NIH Admits to Funding Gain-of-Function Research in Wuhan

NIH Admits to Funding Gain-of-Function Research in Wuhan

There's more vindication for the many of us that rightfully do not trust Dr. Fauci. A top NIH official admitted in a letter that taxpayers funded gain-of-function research on bat coronaviruses in Wuhan, EcoHealth Alliance funneled NIH money to the Wuhan Institute of Virology, and they were not transparent about the work they doing.

In the letter to Representative James Comer (R., Ky.), Lawrence A. Tabak of the NIH cites

"A “limited experiment” that was conducted to test if “spike proteins from naturally occurring bat coronaviruses circulating in China were capable of binding to the human ACE2 receptor in a mouse model.”

The laboratory mice infected with the modified bat virus “became sicker” than those infected with the unmodified bat virus.

Rand Paul famously accused Fauci of misleading Congress by denying that the tax payer dollars funded gain-of-function experiments at the Wuhan Institute of Virology. Tabak avoids the term, though the work he described matches its commonplace definition precisely. An EcoHealth grant proposal filed with NIAID had already exposed that $599,000 of the total grant to the Wuhan Institute of Virology was for research designed to make viruses more dangerous and/or infectious.

Tabak also revealed that they failed to comply with its reporting responsibilities.
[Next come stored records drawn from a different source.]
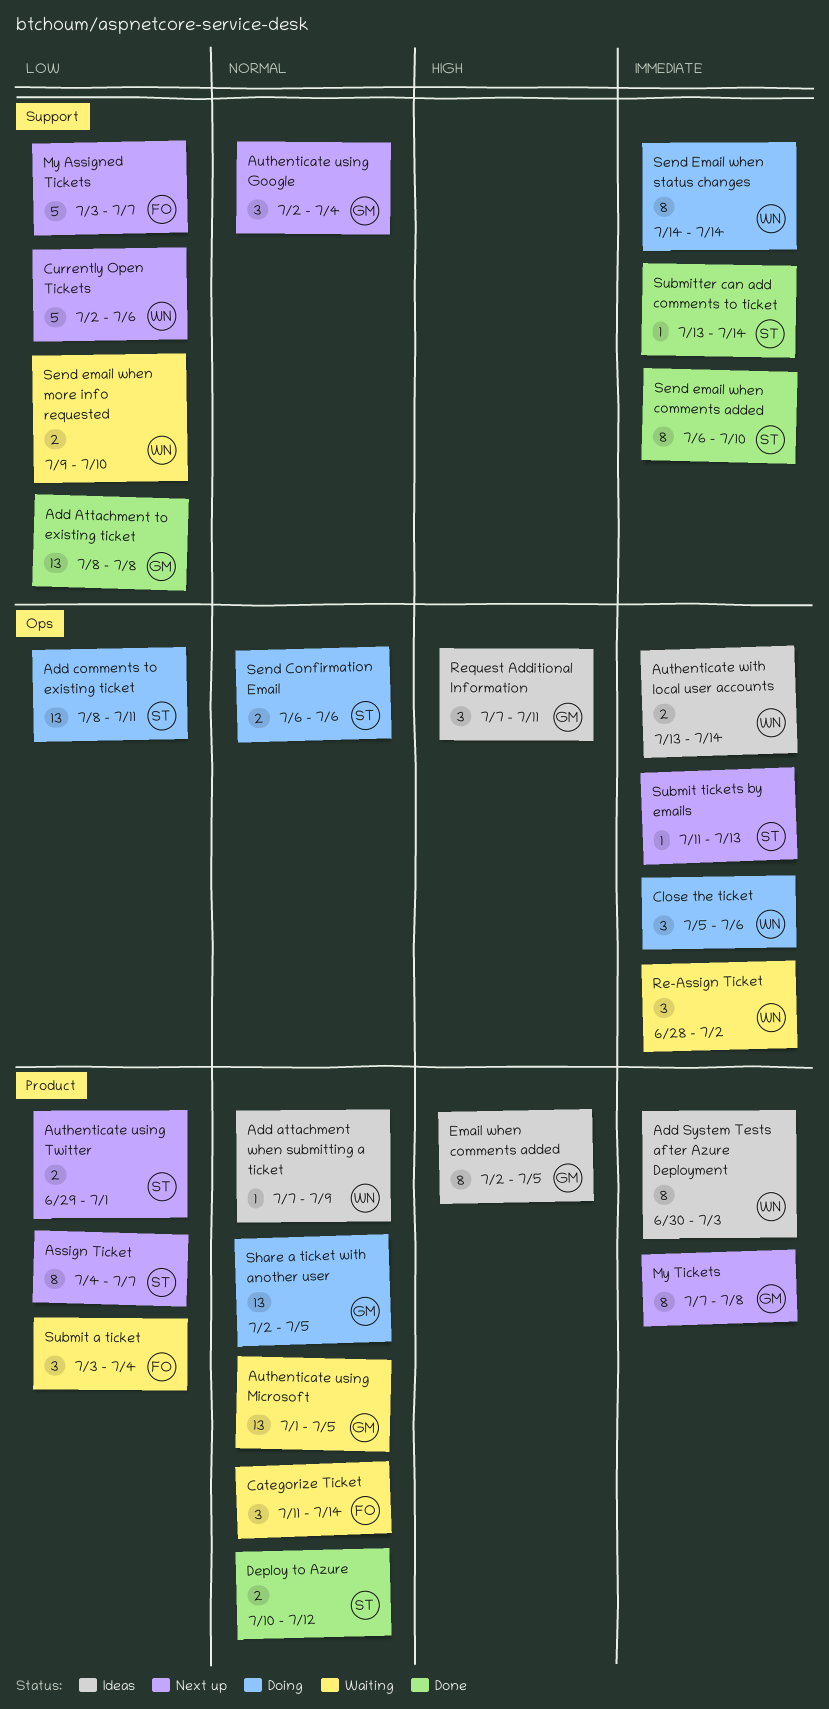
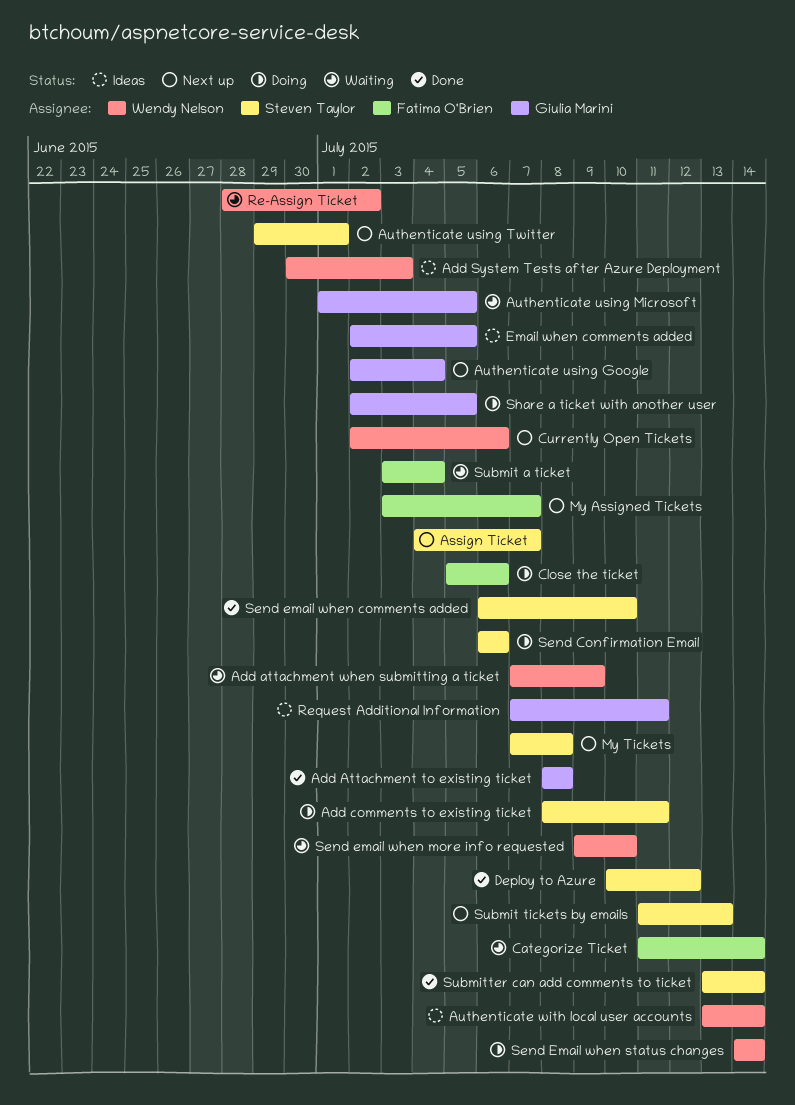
Add attachment when submitting a ticket, status: Ideas -> Waiting
Close the ticket, owner: Wendy Nelson -> Fatima O'Brien
My Tickets, owner: Giulia Marini -> Steven Taylor

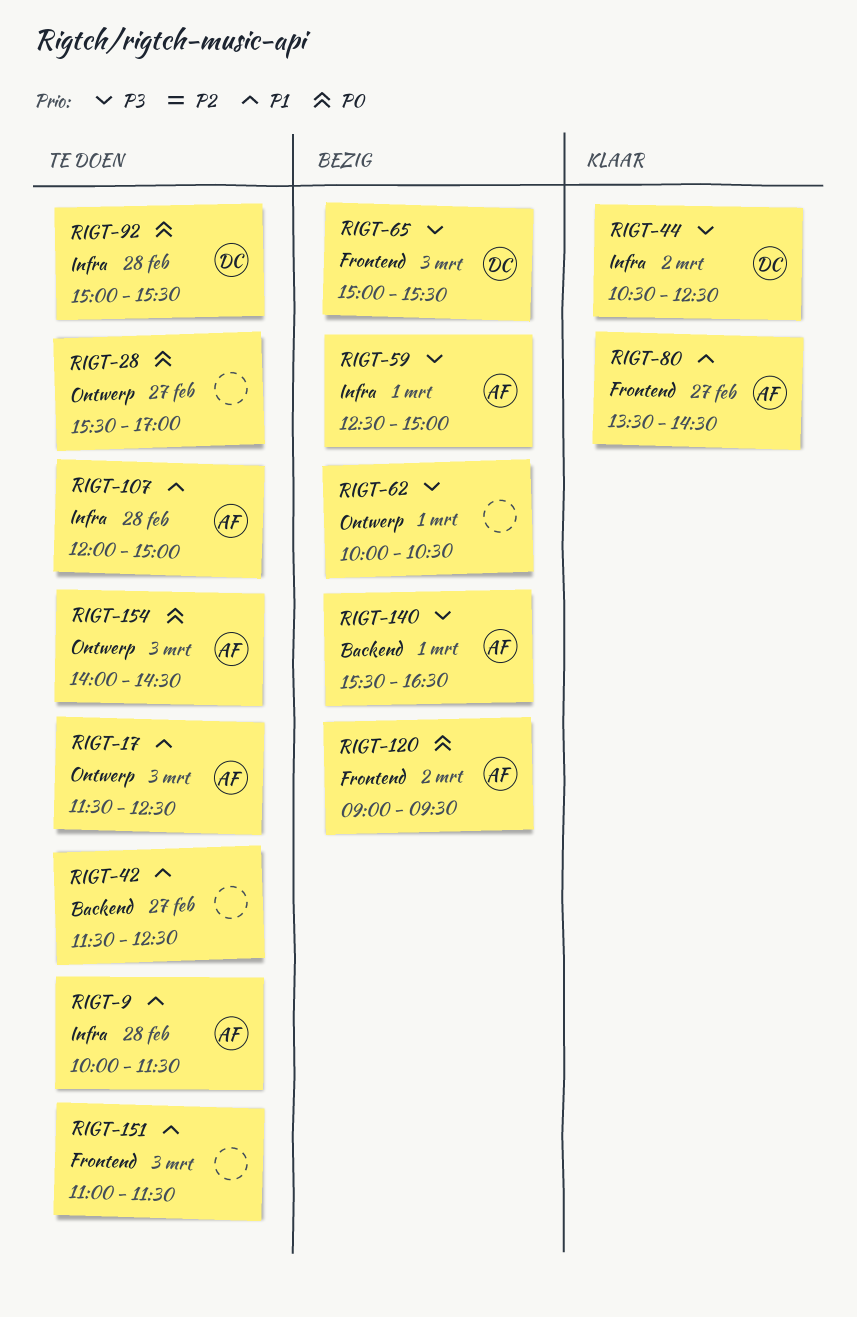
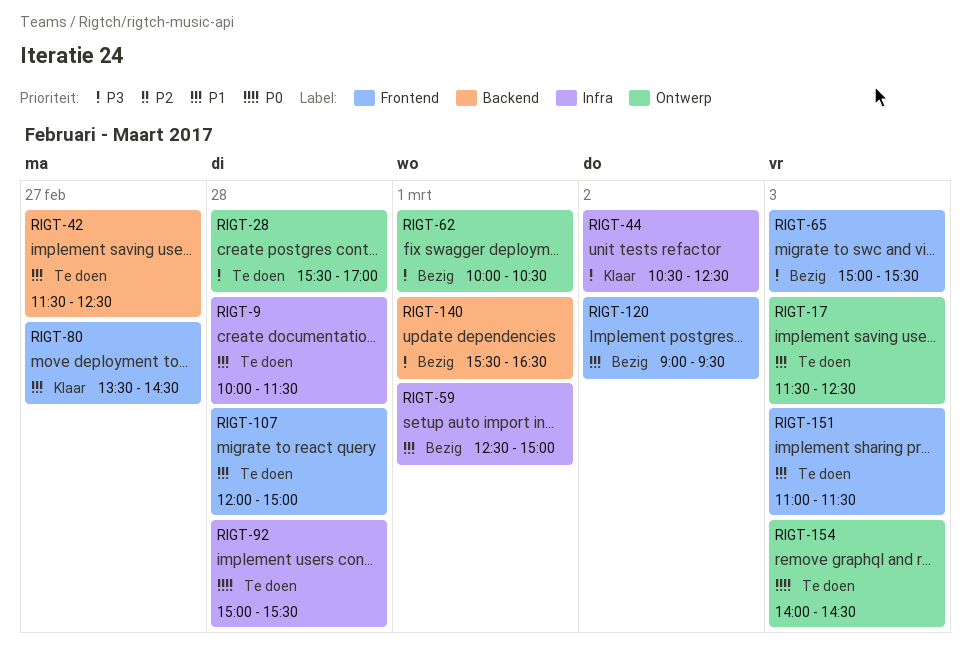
RIGT-28, priority: P0 -> P3
RIGT-28, day: Feb 27 -> Feb 28
RIGT-59, priority: P3 -> P1
RIGT-107, label: Infra -> Frontend
RIGT-120, priority: P0 -> P1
They were required to submit to a “secondary review” in the event of developments that might increase the danger associated with the research. When Wuhan researchers successfully bound a natural bat coronavirus to a human AC2 receptor in mice, they never reported it. Eco Health now has five days to submit to NIH “any and all unpublished data” relating to this project for compliance purposes.